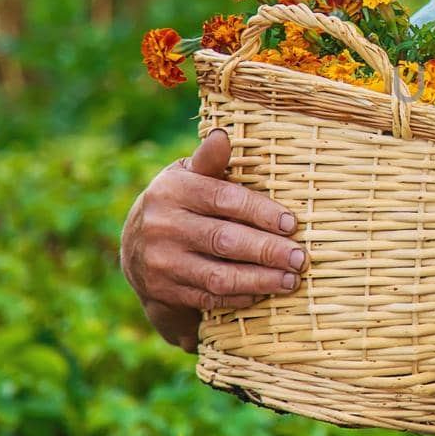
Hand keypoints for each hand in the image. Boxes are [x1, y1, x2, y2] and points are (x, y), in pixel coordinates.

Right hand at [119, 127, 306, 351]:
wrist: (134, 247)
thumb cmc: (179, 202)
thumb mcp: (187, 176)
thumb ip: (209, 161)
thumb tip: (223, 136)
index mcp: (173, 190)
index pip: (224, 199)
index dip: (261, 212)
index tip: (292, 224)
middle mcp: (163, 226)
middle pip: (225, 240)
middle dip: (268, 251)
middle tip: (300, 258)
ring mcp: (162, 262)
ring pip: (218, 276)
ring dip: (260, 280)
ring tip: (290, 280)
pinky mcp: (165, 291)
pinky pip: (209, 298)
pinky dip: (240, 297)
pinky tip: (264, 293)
══════════════════════════════
Work to be completed -> Write out, word for word, the lines from the one containing "middle tip: (300, 258)" through the end of the records, with no other lines.

Task output ->
middle tip: (300, 258)
ring mcp: (162, 262)
ring pip: (218, 276)
ring dip: (260, 280)
ring tip: (290, 280)
pinky mcp: (165, 291)
pinky pip: (209, 298)
pinky dip: (240, 297)
pinky tip: (264, 293)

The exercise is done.